With the help of DeepTrace, we also experimented with an audio architecture but this did not appear to improve the performance of the model. Additionally, we tried various other techniques from the related bibliography (residual filters, optical flow, etc.) but none of them seemed to lead to further improvements for this task.
Although not every top-performing approach has been released so far, there are a lot of approaches among the top 50 that have been discussed online. Some common practices included the following:
The EfficientNet architecture and its variants were admittedly the best for this task. Most approaches combined EfficientNet architectures (B3-B7) and some of them were trained with different seeds.
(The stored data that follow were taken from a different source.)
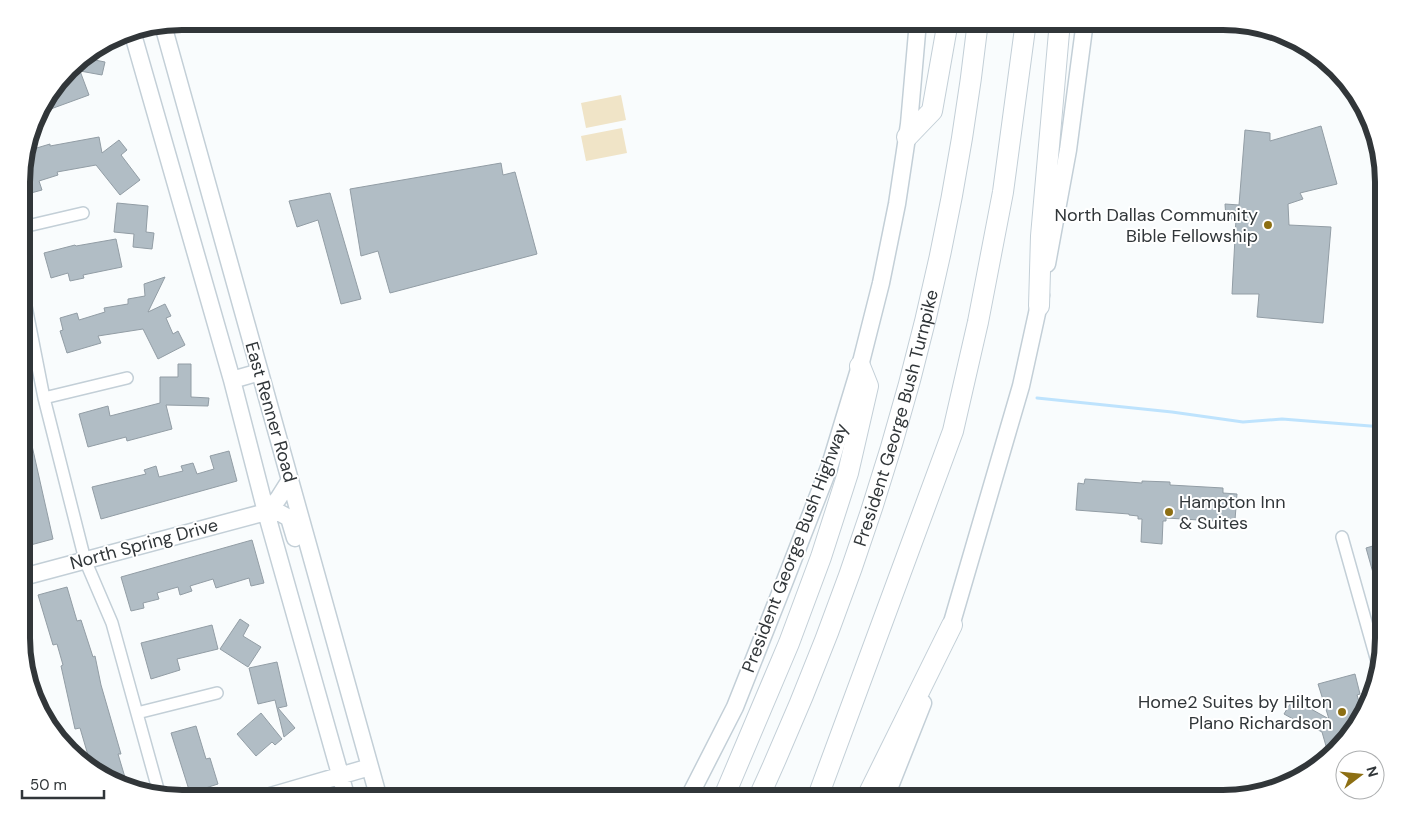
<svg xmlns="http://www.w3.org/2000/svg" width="1405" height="820" font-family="'DM Sans',sans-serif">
	<rect width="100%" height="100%" fill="#f9fcfd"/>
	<path fill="#f0e4c7" d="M 621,95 L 626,120 L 586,128 L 581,103 Z
		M 622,128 L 627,153 L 586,161 L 581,136 Z"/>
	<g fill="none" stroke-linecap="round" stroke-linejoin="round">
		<path stroke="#bee3fd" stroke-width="3" d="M 1037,398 L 1172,412 L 1243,422 L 1282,419 L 1383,427"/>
	</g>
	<path fill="#b1bdc5" stroke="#929da5" d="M 98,48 L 95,60 L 105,62 L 102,75 L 80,71 L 89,95 L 37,114 L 38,111 L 76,61 Z
		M 1321,126 L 1337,184 L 1300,193 L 1303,199 L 1288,204 L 1289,225 L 1331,227 L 1323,323 L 1257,317 L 1259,294 L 1232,294 L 1236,219 L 1226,219 L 1225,204 L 1239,205 L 1245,130 L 1270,133 L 1270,141 Z
		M 99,137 L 102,153 L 119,140 L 127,150 L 121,155 L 140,180 L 120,195 L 96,165 L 57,172 L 58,175 L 39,181 L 42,190 L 31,193 L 23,163 L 23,160 L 32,157 L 30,150 L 50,144 L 50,146 Z
		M 501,163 L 503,175 L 515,172 L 537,254 L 390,293 L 378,251 L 361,256 L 350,189 Z
		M 330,193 L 361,299 L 341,304 L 318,220 L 297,227 L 289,201 Z
		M 117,203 L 148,206 L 146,232 L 154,233 L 152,249 L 133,247 L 134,234 L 114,232 Z
		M 116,239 L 122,267 L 83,275 L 84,278 L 70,281 L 68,273 L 51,278 L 44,253 L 75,245 L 76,246 Z
		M 165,277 L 148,312 L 165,304 L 171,316 L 166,318 L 173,334 L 178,331 L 185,345 L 158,359 L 143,329 L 98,336 L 101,343 L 67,353 L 60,331 L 63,330 L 60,318 L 77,313 L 79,320 L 105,312 L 104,308 L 128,304 L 128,299 L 145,296 L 144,284 Z
		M 178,364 L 191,364 L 191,397 L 209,398 L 208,406 L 166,405 L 172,429 L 127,441 L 126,437 L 88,447 L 79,414 L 108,406 L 110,416 L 160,403 L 160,377 L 178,377 Z
		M 23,419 L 26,419 L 53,539 L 23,547 Z
		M 229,451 L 237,481 L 101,519 L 92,487 L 146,474 L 144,470 L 156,466 L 159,477 L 183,471 L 181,466 L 193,463 L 197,474 L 214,469 L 210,456 Z
		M 1085,479 L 1142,483 L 1142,481 L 1170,482 L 1170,485 L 1223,488 L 1223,493 L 1237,494 L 1235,520 L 1216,519 L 1216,521 L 1166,518 L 1166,521 L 1163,521 L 1162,544 L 1141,542 L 1142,519 L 1138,519 L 1138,516 L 1129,515 L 1129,514 L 1076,510 L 1078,483 L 1084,484 Z
		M 252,540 L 264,583 L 251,586 L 249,578 L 216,588 L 213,579 L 190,586 L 192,591 L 180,595 L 178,587 L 157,593 L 159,599 L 143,603 L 144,608 L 131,611 L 121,577 Z
		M 1383,543 L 1383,600 L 1381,601 L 1366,548 Z
		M 67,587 L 77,621 L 81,620 L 93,657 L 95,656 L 101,685 L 121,754 L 118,754 L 127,784 L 101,777 L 98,773 L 94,761 L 90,762 L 80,728 L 75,729 L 61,666 L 63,665 L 57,644 L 53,645 L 38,595 Z
		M 240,619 L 249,625 L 243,636 L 261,647 L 248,667 L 220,649 Z
		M 212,625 L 218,649 L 177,659 L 180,670 L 151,679 L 141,643 Z
		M 277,662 L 287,706 L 278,708 L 295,728 L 284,737 L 275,700 L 258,704 L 249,668 Z
		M 1355,674 L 1360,694 L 1357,695 L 1363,715 L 1362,719 L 1328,753 L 1322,732 L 1305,723 L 1304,725 L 1284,714 L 1293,699 L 1329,719 L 1318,684 Z
		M 261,713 L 282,739 L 275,745 L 272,742 L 256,756 L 237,734 Z
		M 196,726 L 206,759 L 210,758 L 218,784 L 190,793 L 171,733 Z"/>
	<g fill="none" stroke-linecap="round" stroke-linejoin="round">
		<g stroke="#c3cfd7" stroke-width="14">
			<path id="street" d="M 23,227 L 83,213
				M 23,291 L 44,398 L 85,560 L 112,623 L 159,793
				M 44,398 L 127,378
				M 1342,537 L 1378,665
				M 137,713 L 217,693"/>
		</g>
		<g stroke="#c3cfd7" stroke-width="19">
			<path id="secondary" d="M 163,25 L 379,799
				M 132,31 L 232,380 L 266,512 L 347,799
				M 1047,264 L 1068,150 L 1085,21
				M 232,380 L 260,372
				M 266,512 L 278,499 L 290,480
				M 23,577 L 266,512 L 280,513 L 289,518 L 295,538
				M 948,636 L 1021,386 L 1041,295
				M 260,799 L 370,767
				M 688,799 L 735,707 L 779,596 L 830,465 L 860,366 L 881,283 L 897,204 L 909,124 L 918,21
				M 885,799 L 923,703"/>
		</g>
		<g stroke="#c3cfd7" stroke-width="22">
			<g id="highway">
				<path d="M 907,137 L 932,111 L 948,21"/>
				<path d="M 1039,306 L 1041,236 L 1060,21"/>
				<path d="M 723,799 L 789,643 L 821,557 L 848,473 L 868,386 L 860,366"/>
				<path id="s1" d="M 758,799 C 871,553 948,290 978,21"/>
				<path d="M 817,799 L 953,431 L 978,322 L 1003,192 L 1026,21"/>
				<path d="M 866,799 L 952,625"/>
			</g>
		</g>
		<use href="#street" stroke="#fff" stroke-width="11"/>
		<use href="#secondary" stroke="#fff" stroke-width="16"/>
		<use href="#highway" stroke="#fff" stroke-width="20"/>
	</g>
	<g fill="#8d6f13" stroke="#fff" stroke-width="2">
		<circle cx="1268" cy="225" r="5"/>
		<circle cx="1169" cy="512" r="5"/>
		<circle cx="1342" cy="712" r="5"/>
	</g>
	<g text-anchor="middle" stroke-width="4" stroke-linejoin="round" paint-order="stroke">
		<g font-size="18" fill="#313639" stroke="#fff" text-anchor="end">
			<text x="1258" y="221">North Dallas Community<tspan x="1258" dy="21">Bible Fellowship</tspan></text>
			<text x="1179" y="508" text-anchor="start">Hampton Inn<tspan x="1179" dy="21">&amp; Suites</tspan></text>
			<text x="1332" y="708">Home2 Suites by Hilton<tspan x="1332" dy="21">Plano Richardson</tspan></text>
		</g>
		<g font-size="18" fill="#313639" stroke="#fff">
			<text transform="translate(271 412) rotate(74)" y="6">East Renner Road</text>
			<text dy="6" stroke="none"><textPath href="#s1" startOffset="406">President George Bush Turnpike</textPath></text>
			<text transform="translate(144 544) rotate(-15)" y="6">North Spring Drive</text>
			<text transform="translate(795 548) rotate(-69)" y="6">President George Bush Highway</text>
		</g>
	</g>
	<path d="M0 0H1405V820H0ZM182 30H1223A152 152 0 0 1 1375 182V638A152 152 0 0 1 1223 790H182A152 152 0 0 1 30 638V182A152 152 0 0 1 182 30Z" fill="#fff" fill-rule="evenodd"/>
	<path fill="none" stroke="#313639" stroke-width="6" d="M182 30H1223A152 152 0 0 1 1375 182V638A152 152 0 0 1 1223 790H182A152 152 0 0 1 30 638V182A152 152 0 0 1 182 30Z"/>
	<g transform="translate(1360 775) rotate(74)"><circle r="24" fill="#ffffff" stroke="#adafb0"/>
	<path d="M0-4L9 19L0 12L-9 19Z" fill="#8d6f13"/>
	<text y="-8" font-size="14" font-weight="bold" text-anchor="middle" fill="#313639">N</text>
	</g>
	<path d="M22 790v8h82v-8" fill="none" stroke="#313639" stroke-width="2.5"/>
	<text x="30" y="790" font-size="15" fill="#313639" stroke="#ffffff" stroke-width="4" paint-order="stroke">50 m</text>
</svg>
ResNeXT was another architecture used by a top-performing solution combined with 3D architectures such as I3D, 3D ResNet34, MC3 & R2+1D. Input image resolution varied from 256 to 380 among these approaches. Also, several approaches increased the margin of the detected facial bounding box. In our methodology, we used an additional margin of 20% but other works proposed a higher proportion. To improve generalization apart from strong augmentations like the ones we employed, some approaches proposed domain-specific augmentations like half face removal horizontally or vertically or landmark (eyes, nose, or mouth) removal. Additionally, the solution that was ranked third on the private leaderboard, reported that mixup augmentation further increased the generalization of the detection model. Finally, almost all approaches calculated frame-level predictions and aggregated them for final prediction. Finally, label smoothing seemed to improve the performance of some architectures.
Overall the competition was a valuable experience and we learned a lot along the process. We would also like to thank the DeepTrace team for the cooperation and exchange of knowledge. From our side, the main observation from the outcomes of the competition is that the Deepfake detection problem is far from solved and the generalization capabilities of modern deep learning approaches are still limited. We have already deployed our approach as a DeepFake detection API within the WeVerify platform to test the authenticity of online media and we will focus on further improving it in the future.